* **DESCRIPTION OF THE TASK**
Copy every line of the records below without changing a single character.

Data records
◆ ◆ ◆ ◆ ◆ ◆ ◆
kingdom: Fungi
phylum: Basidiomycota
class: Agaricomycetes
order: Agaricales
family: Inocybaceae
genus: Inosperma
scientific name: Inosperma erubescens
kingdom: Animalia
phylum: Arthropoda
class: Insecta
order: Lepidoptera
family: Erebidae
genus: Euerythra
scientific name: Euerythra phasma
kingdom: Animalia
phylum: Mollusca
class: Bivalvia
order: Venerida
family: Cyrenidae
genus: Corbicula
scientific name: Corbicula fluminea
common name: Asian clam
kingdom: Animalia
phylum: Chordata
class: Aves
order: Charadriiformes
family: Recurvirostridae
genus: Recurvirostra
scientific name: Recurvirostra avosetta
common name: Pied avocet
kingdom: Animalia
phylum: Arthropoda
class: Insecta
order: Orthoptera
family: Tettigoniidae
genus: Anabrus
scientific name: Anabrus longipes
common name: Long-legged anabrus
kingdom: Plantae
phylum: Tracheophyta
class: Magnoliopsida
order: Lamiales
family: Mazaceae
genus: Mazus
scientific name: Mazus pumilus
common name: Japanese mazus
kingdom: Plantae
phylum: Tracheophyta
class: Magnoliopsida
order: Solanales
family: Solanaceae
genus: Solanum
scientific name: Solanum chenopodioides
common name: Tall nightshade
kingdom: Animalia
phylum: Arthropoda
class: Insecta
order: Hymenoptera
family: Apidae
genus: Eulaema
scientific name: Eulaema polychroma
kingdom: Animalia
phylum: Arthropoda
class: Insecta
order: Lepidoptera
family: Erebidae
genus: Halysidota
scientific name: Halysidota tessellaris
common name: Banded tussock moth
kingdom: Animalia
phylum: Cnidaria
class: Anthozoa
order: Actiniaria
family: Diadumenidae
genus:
◆ ◆ ◆ ◆ ◆ ◆ ◆
* **EXERCISE RESPONSE**
kingdom: Fungi
phylum: Basidiomycota
class: Agaricomycetes
order: Agaricales
family: Inocybaceae
genus: Inosperma
scientific name: Inosperma erubescens
kingdom: Animalia
phylum: Arthropoda
class: Insecta
order: Lepidoptera
family: Erebidae
genus: Euerythra
scientific name: Euerythra phasma
kingdom: Animalia
phylum: Mollusca
class: Bivalvia
order: Venerida
family: Cyrenidae
genus: Corbicula
scientific name: Corbicula fluminea
common name: Asian clam
kingdom: Animalia
phylum: Chordata
class: Aves
order: Charadriiformes
family: Recurvirostridae
genus: Recurvirostra
scientific name: Recurvirostra avosetta
common name: Pied avocet
kingdom: Animalia
phylum: Arthropoda
class: Insecta
order: Orthoptera
family: Tettigoniidae
genus: Anabrus
scientific name: Anabrus longipes
common name: Long-legged anabrus
kingdom: Plantae
phylum: Tracheophyta
class: Magnoliopsida
order: Lamiales
family: Mazaceae
genus: Mazus
scientific name: Mazus pumilus
common name: Japanese mazus
kingdom: Plantae
phylum: Tracheophyta
class: Magnoliopsida
order: Solanales
family: Solanaceae
genus: Solanum
scientific name: Solanum chenopodioides
common name: Tall nightshade
kingdom: Animalia
phylum: Arthropoda
class: Insecta
order: Hymenoptera
family: Apidae
genus: Eulaema
scientific name: Eulaema polychroma
kingdom: Animalia
phylum: Arthropoda
class: Insecta
order: Lepidoptera
family: Erebidae
genus: Halysidota
scientific name: Halysidota tessellaris
common name: Banded tussock moth
kingdom: Animalia
phylum: Cnidaria
class: Anthozoa
order: Actiniaria
family: Diadumenidae
genus:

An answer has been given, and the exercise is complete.